Question

What is the graph of \[y = {\sin ^2}x\] ?

Answer 1

Hint: Here in this question, we have to plot the graph of a given trigonometric function. To solve this better we have to find the amplitude and period. Firstly, rewrite the given trigonometric function in the form of \[a\cos \left( {bx - c} \right) + d\] using the double angle formula, to Find the amplitude = \[\left| a \right|\] , then Find the period using the formula \[\dfrac{{2\pi }}{{\left| b \right|}}\] , \[\dfrac{c}{b}\] represent the phase shift and \[d\] represent the vertical shift, using all these we can plot the required graph.

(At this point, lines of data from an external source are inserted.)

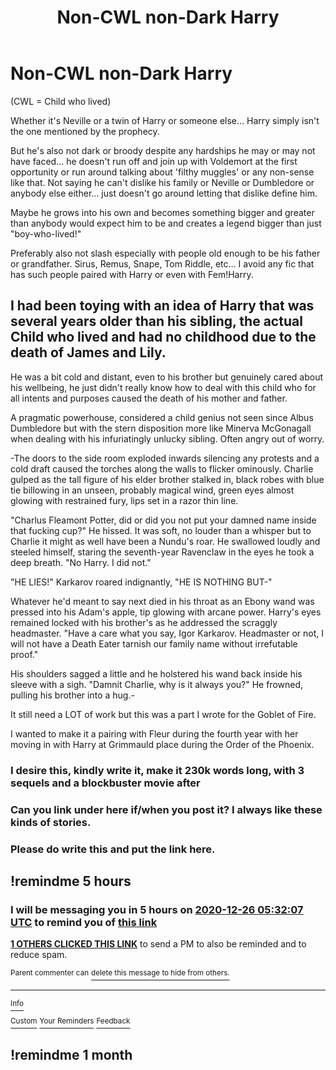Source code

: #+TITLE: Non-CWL non-Dark Harry

* Non-CWL non-Dark Harry
:PROPERTIES:
:Author: ChildOfDragons
:Score: 32
:DateUnix: 1608895108.0
:DateShort: 2020-Dec-25
:FlairText: Request
:END:
(CWL = Child who lived)

Whether it's Neville or a twin of Harry or someone else... Harry simply isn't the one mentioned by the prophecy.

But he's also not dark or broody despite any hardships he may or may not have faced... he doesn't run off and join up with Voldemort at the first opportunity or run around talking about 'filthy muggles' or any non-sense like that. Not saying he can't dislike his family or Neville or Dumbledore or anybody else either... just doesn't go around letting that dislike define him.

Maybe he grows into his own and becomes something bigger and greater than anybody would expect him to be and creates a legend bigger than just "boy-who-lived!"

Preferably also not slash especially with people old enough to be his father or grandfather. Sirus, Remus, Snape, Tom Riddle, etc... I avoid any fic that has such people paired with Harry or even with Fem!Harry.


** I had been toying with an idea of Harry that was several years older than his sibling, the actual Child who lived and had no childhood due to the death of James and Lily.

He was a bit cold and distant, even to his brother but genuinely cared about his wellbeing, he just didn't really know how to deal with this child who for all intents and purposes caused the death of his mother and father.

A pragmatic powerhouse, considered a child genius not seen since Albus Dumbledore but with the stern disposition more like Minerva McGonagall when dealing with his infuriatingly unlucky sibling. Often angry out of worry.

-The doors to the side room exploded inwards silencing any protests and a cold draft caused the torches along the walls to flicker ominously. Charlie gulped as the tall figure of his elder brother stalked in, black robes with blue tie billowing in an unseen, probably magical wind, green eyes almost glowing with restrained fury, lips set in a razor thin line.

"Charlus Fleamont Potter, did or did you not put your damned name inside that fucking cup?" He hissed. It was soft, no louder than a whisper but to Charlie it might as well have been a Nundu's roar. He swallowed loudly and steeled himself, staring the seventh-year Ravenclaw in the eyes he took a deep breath. "No Harry. I did not."

"HE LIES!" Karkarov roared indignantly, "HE IS NOTHING BUT-"

Whatever he'd meant to say next died in his throat as an Ebony wand was pressed into his Adam's apple, tip glowing with arcane power. Harry's eyes remained locked with his brother's as he addressed the scraggly headmaster. "Have a care what you say, Igor Karkarov. Headmaster or not, I will not have a Death Eater tarnish our family name without irrefutable proof."

His shoulders sagged a little and he holstered his wand back inside his sleeve with a sigh. "Damnit Charlie, why is it always you?" He frowned, pulling his brother into a hug.-

It still need a LOT of work but this was a part I wrote for the Goblet of Fire.

I wanted to make it a pairing with Fleur during the fourth year with her moving in with Harry at Grimmauld place during the Order of the Phoenix.
:PROPERTIES:
:Author: theJandJ
:Score: 28
:DateUnix: 1608922429.0
:DateShort: 2020-Dec-25
:END:

*** I desire this, kindly write it, make it 230k words long, with 3 sequels and a blockbuster movie after
:PROPERTIES:
:Author: shadowyeager
:Score: 12
:DateUnix: 1608926832.0
:DateShort: 2020-Dec-25
:END:


*** Can you link under here if/when you post it? I always like these kinds of stories.
:PROPERTIES:
:Author: SwordOfRome11
:Score: 7
:DateUnix: 1608923958.0
:DateShort: 2020-Dec-25
:END:


*** Please do write this and put the link here.
:PROPERTIES:
:Author: monkwindu
:Score: 2
:DateUnix: 1608949208.0
:DateShort: 2020-Dec-26
:END:


** !remindme 5 hours
:PROPERTIES:
:Author: SwordDude3000
:Score: 1
:DateUnix: 1608942727.0
:DateShort: 2020-Dec-26
:END:

*** I will be messaging you in 5 hours on [[http://www.wolframalpha.com/input/?i=2020-12-26%2005:32:07%20UTC%20To%20Local%20Time][*2020-12-26 05:32:07 UTC*]] to remind you of [[https://np.reddit.com/r/HPfanfiction/comments/kjxhhv/noncwl_nondark_harry/gh15ht7/?context=3][*this link*]]

[[https://np.reddit.com/message/compose/?to=RemindMeBot&subject=Reminder&message=%5Bhttps%3A%2F%2Fwww.reddit.com%2Fr%2FHPfanfiction%2Fcomments%2Fkjxhhv%2Fnoncwl_nondark_harry%2Fgh15ht7%2F%5D%0A%0ARemindMe%21%202020-12-26%2005%3A32%3A07%20UTC][*1 OTHERS CLICKED THIS LINK*]] to send a PM to also be reminded and to reduce spam.

^{Parent commenter can} [[https://np.reddit.com/message/compose/?to=RemindMeBot&subject=Delete%20Comment&message=Delete%21%20kjxhhv][^{delete this message to hide from others.}]]

--------------

[[https://np.reddit.com/r/RemindMeBot/comments/e1bko7/remindmebot_info_v21/][^{Info}]]

[[https://np.reddit.com/message/compose/?to=RemindMeBot&subject=Reminder&message=%5BLink%20or%20message%20inside%20square%20brackets%5D%0A%0ARemindMe%21%20Time%20period%20here][^{Custom}]]
[[https://np.reddit.com/message/compose/?to=RemindMeBot&subject=List%20Of%20Reminders&message=MyReminders%21][^{Your Reminders}]]
[[https://np.reddit.com/message/compose/?to=Watchful1&subject=RemindMeBot%20Feedback][^{Feedback}]]
:PROPERTIES:
:Author: RemindMeBot
:Score: 1
:DateUnix: 1608942765.0
:DateShort: 2020-Dec-26
:END:


** !remindme 1 month
:PROPERTIES:
:Author: SwordDude3000
:Score: 1
:DateUnix: 1608955475.0
:DateShort: 2020-Dec-26
:END:

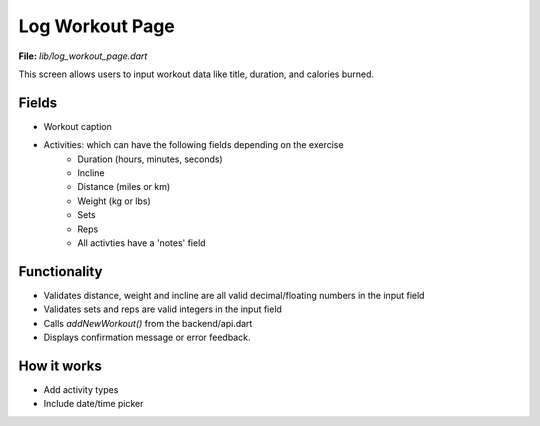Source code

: Log Workout Page
================

**File:** `lib/log_workout_page.dart`

This screen allows users to input workout data like title, duration, and calories burned.

Fields
------

- Workout caption
- Activities: which can have the following fields depending on the exercise
    - Duration (hours, minutes, seconds)
    - Incline
    - Distance (miles or km)
    - Weight (kg or lbs)
    - Sets
    - Reps
    - All activties have a 'notes' field

Functionality
-------------

- Validates distance, weight and incline are all valid decimal/floating numbers in the input field
- Validates sets and reps are valid integers in the input field
- Calls `addNewWorkout()` from the backend/api.dart
- Displays confirmation message or error feedback.

How it works
-----

- Add activity types
- Include date/time picker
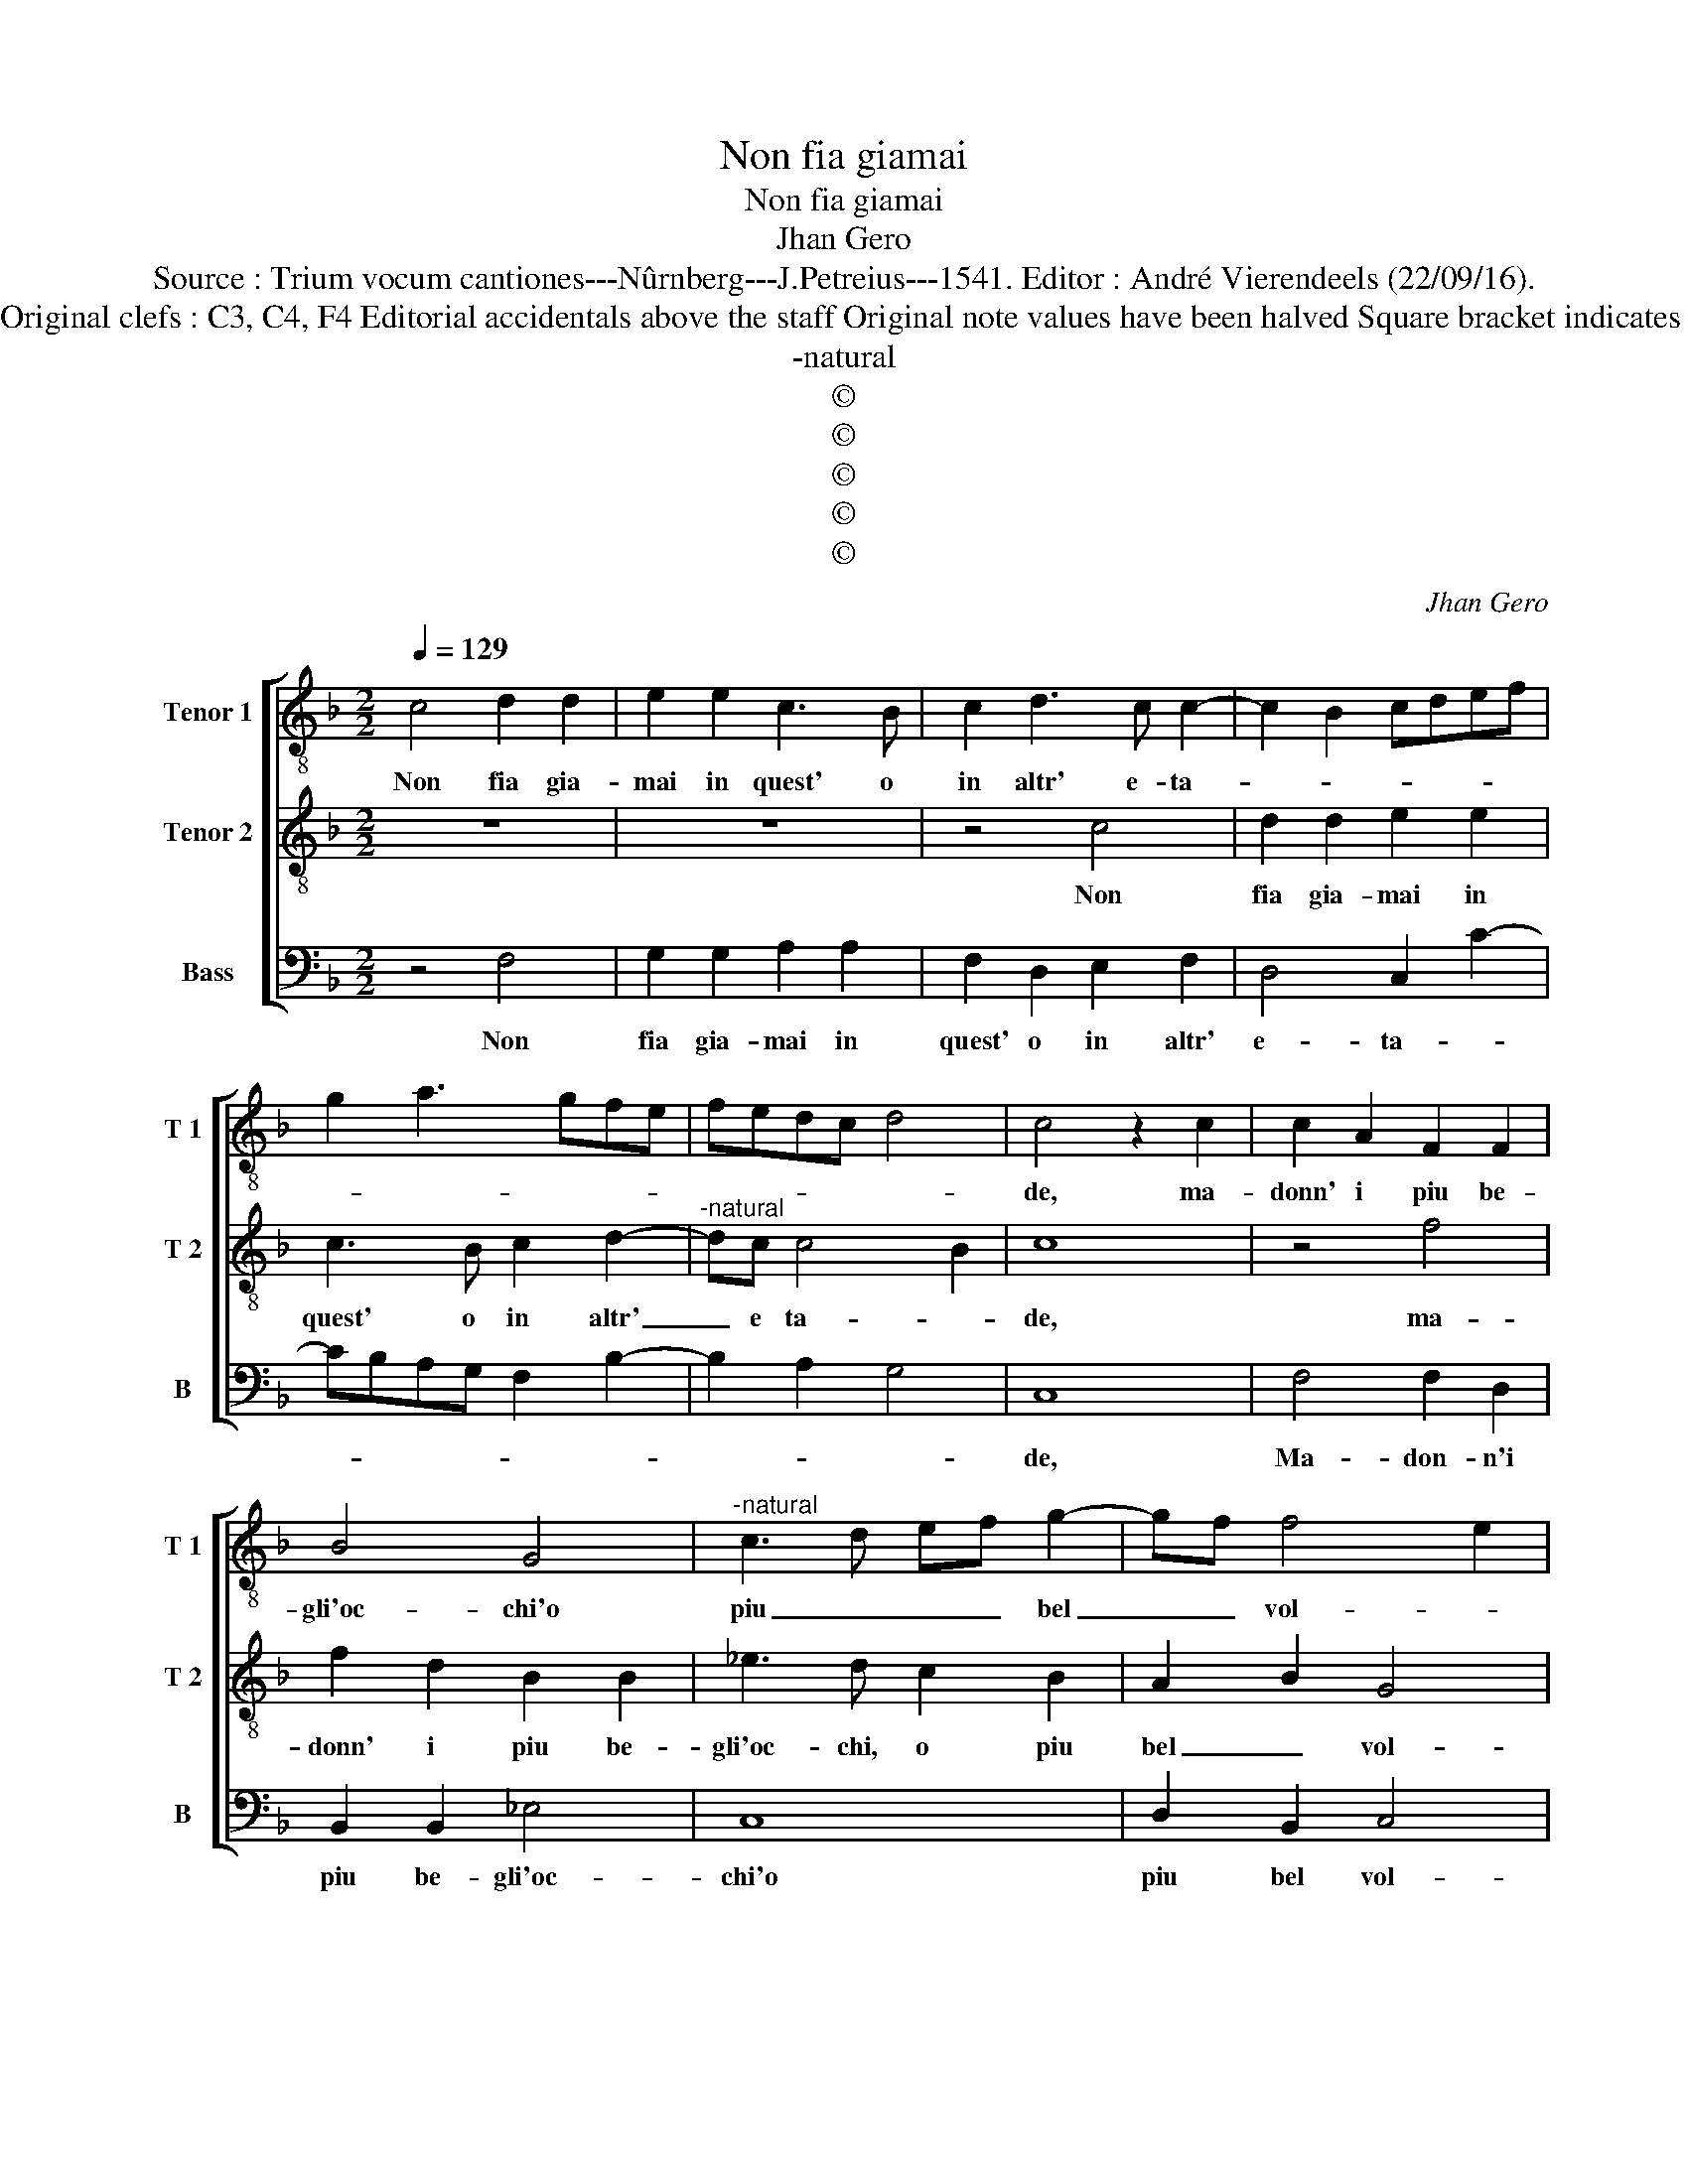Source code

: X:1
T:Non fia giamai
T:Non fia giamai
T:Jhan Gero
T:Source : Trium vocum cantiones---Nûrnberg---J.Petreius---1541. Editor : André Vierendeels (22/09/16).
T:Notes : Original clefs : C3, C4, F4 Editorial accidentals above the staff Original note values have been halved Square bracket indicates ligature
T:-natural
T:©
T:©
T:©
T:©
T:©
C:Jhan Gero
Z:©
%%score [ 1 2 3 ]
L:1/8
Q:1/4=129
M:2/2
K:F
V:1 treble-8 nm="Tenor 1" snm="T 1"
V:2 treble-8 nm="Tenor 2" snm="T 2"
V:3 bass nm="Bass" snm="B"
V:1
 c4 d2 d2 | e2 e2 c3 B | c2 d3 c c2- | c2 B2 cdef | g2 a3 gfe | fedc d4 | c4 z2 c2 | c2 A2 F2 F2 | %8
w: Non fia gia-|mai in quest' o|in altr' e- ta-||||de, ma-|donn' i piu be-|
 B4 G4 |"^-natural" c3 d ef g2- | gf f4 e2 | f4 c4 | c2 A2 F2 F2 | B4 G4 |"^-natural" c3 d ef g2- | %15
w: gli'oc- chi'o|piu _ _ _ bel|_ _ vol- *|to, dil|ve- stro qual da-|me l'alm'|ha _ _ _ di-|
 gf f4 e2 | f4 z2 e2 | e2 e2 f2 d2 | e2 e2 z2 e2 | e2 e2 f2 d2 | e4 c4- | c4 z4 | z4 e4- | %23
w: * * sciiol- *|to, et|s'un po- co tem-|pra- te, quel-|la dolc' e sde-|* gno,|_|di|
 e4 f3 e | d2 d2 c2 A2 | B2 c2 d4 | e4 c4 | z2 f2 e2 d2 | c3 B A4 | a4 g2 f2- | f2 e2 f4- | f4 f4 | %32
w: _ vo- str'al-|me vir- tud' e|gen- til- lez-|* za,|don- na non|fia gia- mai|che giong' al|_ se- gno,|_ et|
 e2 g2 f2 f2 | g4 c2 fe | dc d3 c c2- |"^-natural" c2 B2 c4 | F4 F2 G2 | A2 B2 c2 d2 | e2 f2 g4 | %39
w: io quan- ton- qu'in-|de- * * *||* * gno:|por- ro le|vo- * stre lod'|in s'al in|
 d3 e f4 | z2 f2 f4- | f2 e2 d2 c2 | B2 A2 GF f2- | f2 e2 f4- | f8 | f4 f3 e | d2 c2 B2 A2 | %47
w: sta- * to,|ch'au- gel|_ non gion- ge-|ra col suo vo- la-|* * to,|_|ch'au- gel non|gion- ge- ra col|
 GF f4 e2 | f8 |] %49
w: suo vo- la- *|to.|
V:2
 z8 | z8 | z4 c4 | d2 d2 e2 e2 | c3 B c2 d2- |"^-natural" dc c4 B2 | c8 | z4 f4 | f2 d2 B2 B2 | %9
w: ||Non|fia gia- mai in|quest' o in altr'|_ e ta- *|de,|ma-|donn' i piu be-|
 _e3 d c2 B2 | A2 B2 G4 | F8 | z4 f4 | f2 d2 B2 B2 | _e3 d c2 B2 | A2 B2 G4 | F4 z2 c2 | %17
w: gli'oc- chi, o piu|bel _ vol-|to,|dil|vo- stro qual da-|me l'al- m'ha di-|sciol- * *|to, et|
"^-natural" c2 c2 A2 B2 | c2 c2 z2 c2 | c2 c2 A2 B2 | c4 A4- | A4 B4- | B4 c3 B | A2 G2 F4 | %24
w: s'un po- co tem-|pra- te, quel-|la dolc' i- ra|sde- gno,|_ di|_ vo- str'al|me vir- tud'|
 f4 f3 e |"^-natural" d2 c4 B2 | c4 A4 | G2 F2 G2 G2 | G4 c4 | c2 c2 BAGF | G4 F4 | c4 B2 d2 | %32
w: e gen- til-|lez- * *|za,- don-|na non fia gia-|mai che|giong' al se- * * *|* gno,|et io quan-|
 c6 c2 | B4 AB c2- | c2 B2 c4 | z2 F2 G2 G2 | A3 B c4- | c4 F4 | z2 F2 c2 c2 | B4 A2 F2 | %40
w: ton- qu'in-|de- * * *|* * gno:|por- ro vo-|* stre lo-|* de|in s'al- to|sta- to, ch'au-|
 c3 B A2 G2 | F4 z2 F2 | G2 A2 B3 A | G4 F4 | z2 c2 c3 B | A2 G2 F4 | z2 F2 G2 A2 | B3 A G4 | F8 |] %49
w: gel non gion- ge-|ra col|suo vo- la- *|* to,|ch'au- gel non|gion- ge- ra|col suo vo-|la- * *|to.|
V:3
 z4 F,4 | G,2 G,2 A,2 A,2 | F,2 D,2 E,2 F,2 | D,4 C,2 C2- | CB,A,G, F,2 B,2- | B,2 A,2 G,4 | C,8 | %7
w: Non|fia gia- mai in|quest' o in altr'|e- ta- *|||de,|
 F,4 F,2 D,2 | B,,2 B,,2 _E,4 | C,8 | D,2 B,,2 C,4 | D,3 E, F,4 | F,4 F,2 D,2 | B,,2 B,,2 _E,4 | %14
w: Ma- don- n'i|piu be- gli'oc-|chi'o|piu bel vol-|to dil _|_ _ _|* * me|
 C,8 | D,2 B,,2 C,4 | F,,4 C,4 | C,2 C,2 D,2 D,2 | C,2 C,2 z2 C,2 | C,2 C,2 D,2 D,2 | %20
w: l'al-|m'ha di- sciol-|to, et|s'un po- co tem-|pra- te, quel-|la dol- cez- z'e|
 C,2 C,2 F,4- | F,4 G,3 F, | E,2 D,2 C,4- | C,4 D,4 | D,3 E, F,4 | G,2 A,2 G,4 | C,4 F,4 | %27
w: sde- gno, di|_ vo- str'al-|me vir- tud'|_ e|gen- til- lez-||za, don-|
 E,2 D,2 C,2 B,,2 | A,,8 | F,,4 G,,2 A,,2 | B,,2 C,2 F,,2 F,2 | F,3 E, D,2 B,,2 | C,4 F,4 | %33
w: na non fia gia-|mai,|che giong' al|se- gno, che giong'|al _ _ se-|gno, et|
"^b" E,2 G,2 F,2 F,2 | G,4 C,2 E,2 | D,4 C,4 | z4 F,,4 | F,,2 G,,2 A,,2 B,,2 | C,2 D,2 E,2 F,2 | %39
w: io quan- ton- que'in-|de- * *|* gno:|por-|ro le vo- *|stre lod' in s'al-|
 G,4 D,4 | F,4 F,2 E,2 | D,3 C, B,,2 A,,2 | G,,2 F,,2 B,,4 | C,4 F,,4- | F,,4 F,4 | %45
w: * to,|ch'au- gel non|gion- ge- ra col|suo vo- la-|* to,|_ ch'au-|
 F,2 E,2 D,3 C, | B,,2 A,,2 G,,2 F,,2 | B,,4 C,4 | F,,8 |] %49
w: gel non gion- ge-|ra col suo vo-|la- *|to.|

Complete step by step solution:
Consider the given trigonometric function:
 \[ \Rightarrow \,\,y = {\sin ^2}x\] -------(1)
As we know the double angle formula for cosine: \[\cos \left( {2x} \right) = 1 - 2{\sin ^2}\left( x \right)\]
It can be rewritten as:
 \[ \Rightarrow \,\,\cos \left( {2x} \right) - 1 = - 2{\sin ^2}\left( x \right)\]
Divide both side by -2
 \[ \Rightarrow \,\,{\sin ^2}\left( x \right) = \dfrac{{ - \cos \left( {2x} \right)}}{2} + \dfrac{1}{2}\]
 \[ \Rightarrow \,\,{\sin ^2}\left( x \right) = - \dfrac{1}{2}\cos \left( {2x} \right) + \dfrac{1}{2}\]
The equation (1), becomes
 \[ \Rightarrow \,\,y = - \dfrac{1}{2}\cos \left( {2x} \right) + \dfrac{1}{2}\]
Let the above equation be similar to the form of equation i.e., \[a\cos \left( {bx - c} \right) + d\] to find the variables used to find the amplitude, and period.
Now consider the given expression \[y = - \dfrac{1}{2}\cos \left( {2x} \right) + \dfrac{1}{2}\]
Where,
 \[a = - \dfrac{1}{2}\]
 \[b = 2\]
 \[c = 0\]
 \[d = \dfrac{1}{2}\]
The Amplitude is the height from the centre line to the peak (or to the trough). Or we can measure the height from highest to lowest points and divide that by 2.
To Find the amplitude = \[\left| a \right|\] .
 \[ \Rightarrow \,\,\] Amplitude \[ = \left| a \right| = \left| { - \dfrac{1}{2}} \right| = \dfrac{1}{2}\] .
Then in the graph
Phase shift \[\dfrac{c}{b} = 0\] .
Vertical shift up by \[d = \dfrac{1}{2}\] .
Period is the complete revolution of a wave completing crest and followed by trough
Otherwise
The Period goes from one peak to the next (or from any point to the next matching point):
Find the period using the formula \[\dfrac{{2\pi }}{{\left| b \right|}}\]
 \[ \Rightarrow \,\,\] Period \[ = \dfrac{{2\pi }}{{\left| 2 \right|}} = \dfrac{{2\pi }}{{\left| 2 \right|}} = \dfrac{{2\pi }}{2}\, = \pi \] .
The sketch of the given function \[y = {\sin ^2}x\] is:

Note: The period is the length of the smallest interval that contains exactly one copy of the repeating pattern. The Amplitude is the height from the centre line to the peak. We use the form of equation i.e., \[a\cos \left( {bx - c} \right) + d\] and we have formula for the period and amplitude and hence we determine the values.